そして、ダークエルフの族長に事情を聞いた。
「皆さんはどうしてここに来ました?別の大陸で住んでいたと聞きましたが…」
ダークエルフの族長は悲しそうな表情で語り始めた。
「私達はレガリア大陸から来ました…訳があって里を捨てこの大陸に……」
族長の話しによるとリィヨース族と長年争いで数が減りすぎて双方…スヴァールトとリィヨースは絶滅の危機に落ちた。
それでスヴァールトとリィヨースは休戦する事に同意した。
その後…彼らは国々の争いに巻き込まれない為どの国にも属さない未開拓地の地下で隠れて里を作り住んでいたと言った。

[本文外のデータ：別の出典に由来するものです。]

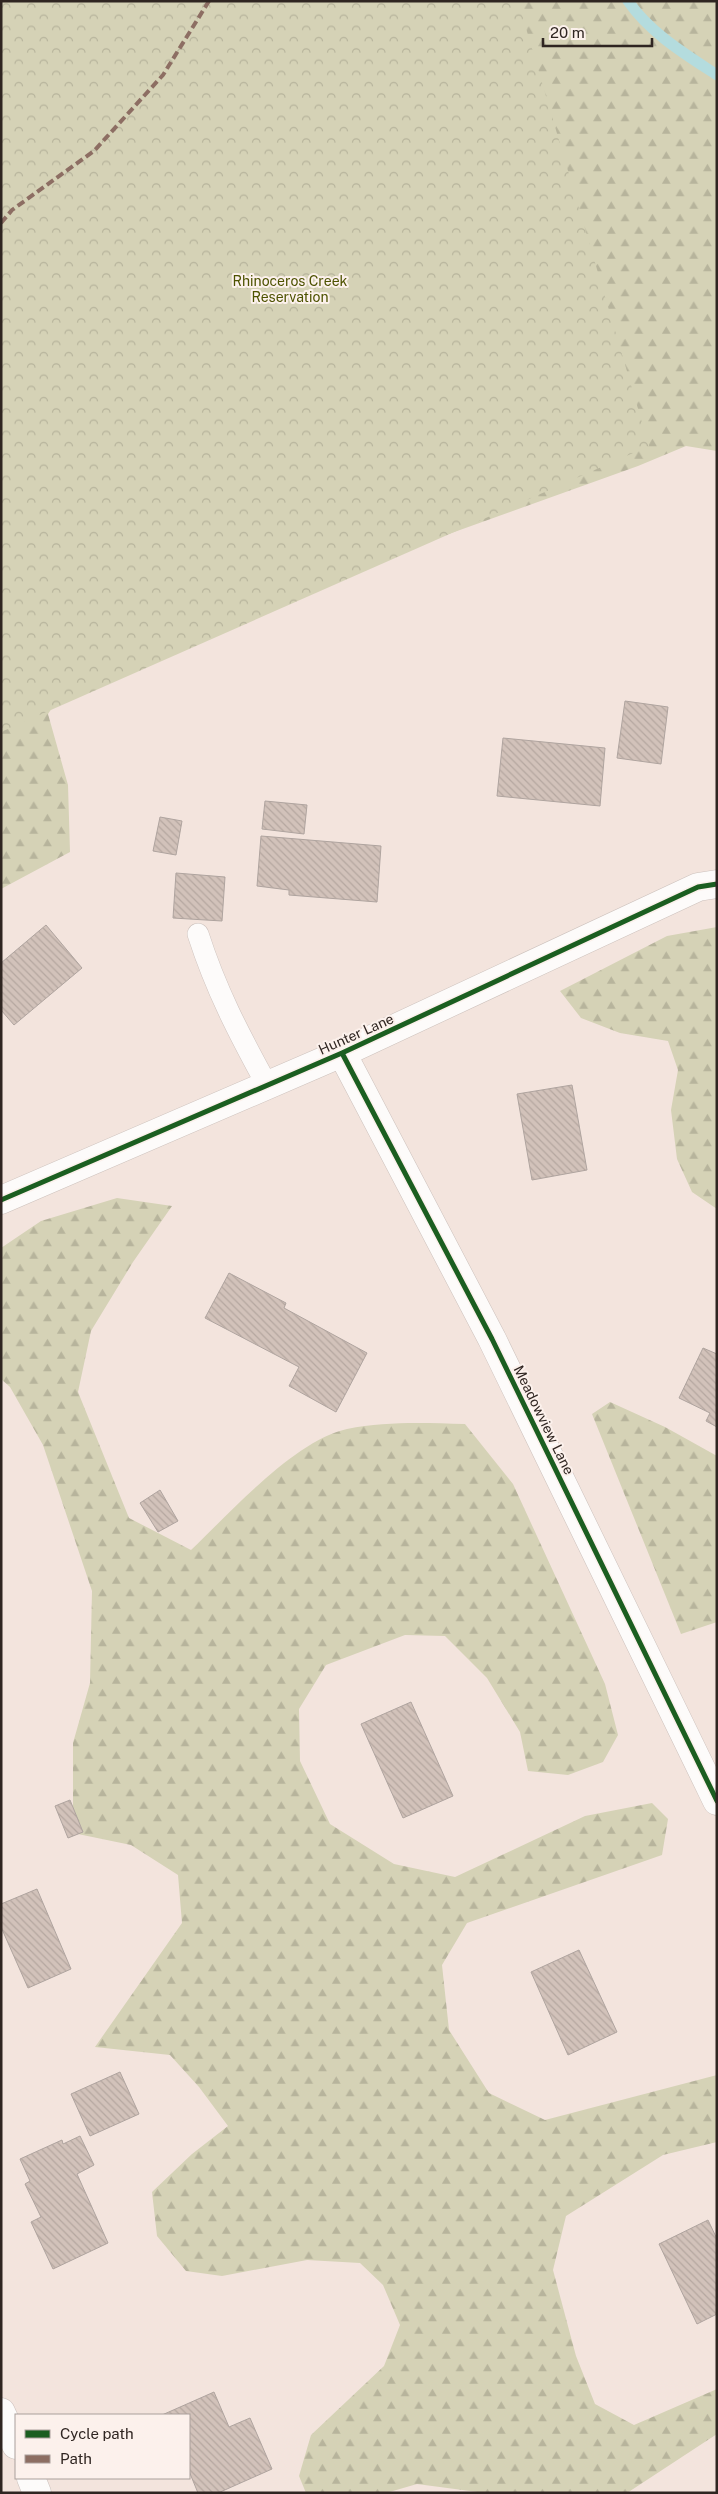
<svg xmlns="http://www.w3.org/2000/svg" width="718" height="2494" font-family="'Public Sans',sans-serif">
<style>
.forest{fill:url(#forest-firs)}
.park{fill:url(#park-crowns)}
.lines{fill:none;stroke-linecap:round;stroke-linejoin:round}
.stream{stroke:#b4dcde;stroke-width:11}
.building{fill:url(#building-back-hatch);stroke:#afa49f}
.lane-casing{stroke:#ccc1bc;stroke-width:22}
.street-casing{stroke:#ccc1bc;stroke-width:29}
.lane{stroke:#fdfbfa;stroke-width:21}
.street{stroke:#fdfbfa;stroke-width:28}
.quiet{stroke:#8d6e63;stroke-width:4;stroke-dasharray:8 4;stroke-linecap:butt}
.cycleway-casing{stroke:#fcf1ec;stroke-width:8}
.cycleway{stroke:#1b5e20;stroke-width:5}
.labels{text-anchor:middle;stroke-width:4;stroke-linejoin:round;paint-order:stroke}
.park-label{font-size:14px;fill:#4d5200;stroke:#fcf1ec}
.street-label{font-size:14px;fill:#2f2521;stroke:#fcf1ec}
</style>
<defs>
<pattern id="forest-firs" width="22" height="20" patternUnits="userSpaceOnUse" patternTransform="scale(1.25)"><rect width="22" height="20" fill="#d5d2b6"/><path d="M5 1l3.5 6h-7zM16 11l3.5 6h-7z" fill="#b7b49c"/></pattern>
<pattern id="park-crowns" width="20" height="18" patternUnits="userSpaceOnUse" patternTransform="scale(1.25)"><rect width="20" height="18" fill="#d5d2b6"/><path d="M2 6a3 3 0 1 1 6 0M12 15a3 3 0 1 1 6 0" fill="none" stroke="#b7b49c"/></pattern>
<pattern id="building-back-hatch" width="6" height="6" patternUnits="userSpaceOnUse" patternTransform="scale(1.25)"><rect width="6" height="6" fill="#d2c2ba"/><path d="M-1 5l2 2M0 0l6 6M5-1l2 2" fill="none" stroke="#b5a7a0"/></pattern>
</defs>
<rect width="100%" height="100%" fill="#f3e4dd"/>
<path class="forest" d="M 1,1 L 717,1 L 717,451 L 686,446 L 638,466 L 357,567 L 67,685 L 48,714 L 68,785 L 70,852 L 1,889 Z
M 717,927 L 717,1209 L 692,1192 L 677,1159 L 671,1110 L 678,1070 L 668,1041 L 620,1033 L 581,1018 L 560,991 L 667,936 Z
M 117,1198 L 172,1206 L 133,1262 L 91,1331 L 78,1392 L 129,1518 L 191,1550 C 230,1513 295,1440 347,1429 C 387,1421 425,1423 465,1424 L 513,1484 L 605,1684 L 618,1735 L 603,1762 L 568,1775 L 528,1771 L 520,1732 L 487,1678 L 445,1636 L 405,1635 L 326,1665 L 299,1709 L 300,1761 L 330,1824 L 394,1864 L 455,1877 L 585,1816 L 652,1803 L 668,1819 L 662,1855 L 467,1923 L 442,1965 L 449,2030 L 489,2093 L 545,2120 L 717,2075 L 717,2142 L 663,2155 L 566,2216 L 553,2270 L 576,2356 L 595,2404 L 634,2425 L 717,2389 L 717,2434 L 627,2493 L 485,2493 L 417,2484 L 386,2493 L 306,2493 L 299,2476 L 311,2435 L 384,2366 L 400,2325 L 383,2285 L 360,2263 L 307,2260 L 222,2276 L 186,2271 L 157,2236 L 152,2192 L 192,2154 L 228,2126 L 199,2087 L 170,2055 L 95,2047 L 182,1923 L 178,1875 L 131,1845 L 73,1833 L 73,1743 L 90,1683 L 92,1591 L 43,1445 L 10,1387 L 1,1379 L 1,1248 L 41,1221 Z
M 610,1402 L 665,1427 L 717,1456 L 717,1622 L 681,1634 L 592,1414 Z"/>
<path class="park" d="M 1,1 L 518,1 L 649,446 L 1,732 Z"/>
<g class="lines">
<path class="stream" d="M 628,1 C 650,33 685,54 717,75"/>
</g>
<path class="building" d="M 625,701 L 668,707 L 661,764 L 617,758 Z
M 503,738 L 605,748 L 600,806 L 497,796 Z
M 265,801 L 307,805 L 304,834 L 262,829 Z
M 160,817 L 182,821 L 176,855 L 153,851 Z
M 261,836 L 381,846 L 377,902 L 289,895 L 289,890 L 257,886 Z
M 176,873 L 225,877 L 222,921 L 173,918 Z
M 46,925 L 82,968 L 14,1025 L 1,1010 L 1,963 Z
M 572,1085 L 587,1170 L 532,1180 L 517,1094 Z
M 229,1273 L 286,1303 L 284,1308 L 367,1353 L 336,1412 L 289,1386 L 299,1367 L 205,1318 Z
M 703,1348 L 717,1354 L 717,1427 L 706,1421 L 710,1413 L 679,1398 Z
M 160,1490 L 178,1521 L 158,1532 L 140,1503 Z
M 411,1702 L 453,1796 L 403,1818 L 361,1724 Z
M 70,1800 L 83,1832 L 68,1838 L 55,1806 Z
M 37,1889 L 71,1969 L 28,1988 L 1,1927 L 1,1904 Z
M 579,1950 L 617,2032 L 568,2055 L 531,1972 Z
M 120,2072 L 139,2114 L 90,2136 L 71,2094 Z
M 80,2136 L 94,2165 L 77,2174 L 108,2243 L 53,2269 L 31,2222 L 41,2217 L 25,2184 L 30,2181 L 20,2159 L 62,2140 L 63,2144 Z
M 708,2220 L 717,2239 L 717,2314 L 697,2324 L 659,2244 Z
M 214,2392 L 229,2427 L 250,2418 L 272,2469 L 218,2493 L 198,2493 L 189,2471 L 189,2415 L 162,2415 Z"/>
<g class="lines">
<defs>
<path id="lane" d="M 198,934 C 216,990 239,1034 267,1085"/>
<path id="street" d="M 342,1053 L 492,1339 L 717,1801
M 1,1200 L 342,1053 L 698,887 L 717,884
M 1,2412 L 16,2445
M 31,2478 L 37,2493"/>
</defs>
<use href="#lane" class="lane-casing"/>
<use href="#street" class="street-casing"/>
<use href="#lane" class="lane"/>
<use href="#street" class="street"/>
<path class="quiet" d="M 1,223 L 12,210 L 94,151 L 163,75 L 209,1"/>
<defs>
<path id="cycleway" d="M 342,1053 L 492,1339 L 717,1801
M 1,1200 L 342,1053 L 698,887 L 717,884"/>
</defs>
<use href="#cycleway" class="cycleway-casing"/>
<use href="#cycleway" class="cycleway"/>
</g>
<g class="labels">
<g class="park-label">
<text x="290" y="286">Rhinoceros Creek<tspan x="290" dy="16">Reservation</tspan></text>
</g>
<g class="street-label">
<text transform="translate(356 1034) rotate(-24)" y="5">Hunter Lane</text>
<text transform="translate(544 1420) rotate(64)" y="5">Meadowview Lane</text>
</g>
</g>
<rect width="718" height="2494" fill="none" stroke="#2f2521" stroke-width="5"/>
<rect x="15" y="2414" width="175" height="65" fill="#fcf1ec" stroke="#aa9f9b"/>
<rect x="25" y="2430" width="25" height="8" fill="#1b5e20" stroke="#aa9f9b"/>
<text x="60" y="2439" font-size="15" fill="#2f2521">Cycle path</text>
<rect x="25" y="2455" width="25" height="8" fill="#8d6e63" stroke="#aa9f9b"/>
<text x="60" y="2464" font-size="15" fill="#2f2521">Path</text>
<path d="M543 38v8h109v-8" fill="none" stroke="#2f2521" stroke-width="2.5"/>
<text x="550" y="38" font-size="15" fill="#2f2521" stroke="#fcf1ec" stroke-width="4" paint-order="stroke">20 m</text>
</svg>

「だが…天災が起きたんです…深い地下に住んでいたお陰で全員無事でしたが、里は崩壊瞬前、地上一帯は死の地に変わって…住める環境では無くなったので他の住処を探す事になりました」
「へぇ…それは大変でしたね…」
自然の力ってこの世界でもみんな抗えないね…。
「食料も尽きて絶望した時…やっとここに辿り着きました…でも、この大陸は今どこも食料不足で…」
「なるほど」
同じく死活問題のダークエルフ達を同情したが…ラプス族は力が無さ過ぎる。
それで優先して貰いたいと思った。
「知ってると思いますがラプス族はこのままだと餓え死になり状態です、今すぐとは言えませんが…ダークエルフ達は別の場所を探して貰いたいですが…」
「そうですか…出来るだけここを去るようにします…しかし、とこも人間達の住処に近くて…また長い旅になりそうですな…」
ダークエルフの族長は肩を落としていたが辛そうにしたが素直に受け入れてくれた…。
ちょっと気の毒で後味が悪い感じだが…仕方ない。
「はぁ…あの忌々しい星振りが無かったら…あはは…天災に文句を言っても虚しいだけですね」
…………………ンー?
星振りの話しになにか引っかかるな…ちょっと待てよ……
レガリア大陸?無統治区域?
あっ!あれか!フィリア姉さんの護衛の時の…あの自爆魔法か!
ごめんなさい、ごめんなさい、ごめんなさい!
これで…僕は自分のせいで住処を失ったダークエルフ達を知らないフリする事が出来なくなった。
それで悩んでいた僕はある提案をした。
「あの?ラプス族さんと一緒共存しませんが?」
「ラプス族と…ですか?」
ダークエルフの族長は気がのらないようだ。
確かに戦闘能力が高い彼らにとってラプス族は足手纏いでお荷物になるだけだ…。
だが!
「彼らはこの地に詳しいです、協力すれば食料確保が捗ると思いますよ?それにダークエルフさんは人数が少ないでしょう?」
「私達は全員百九人で狩や一人で動ける者は三十人程ですね…」
「ラプス族は総数412人、彼らは食料採取してその護衛にダークエルフさんが協力すれば沢山食料を確保できると思いますがいかがでしょう?それに僕も出来るだけ協力したいと思ってます!」
「そうですね、今現状…私もそれが一番いいと思います」
僕はダークエルフとラプス族の協力関係を結ぶようにした。
そして…二人の族長は話し合い食料調達のルートと危険な魔物の位置を共有して、必要な食料と資材に関して話し合い、協力関係が成立した。
これで、ラプスさんやダークエルフさんも食料問題は何とかなるだろう。
……はぁ、今後から魔法は気をつけて使おう…。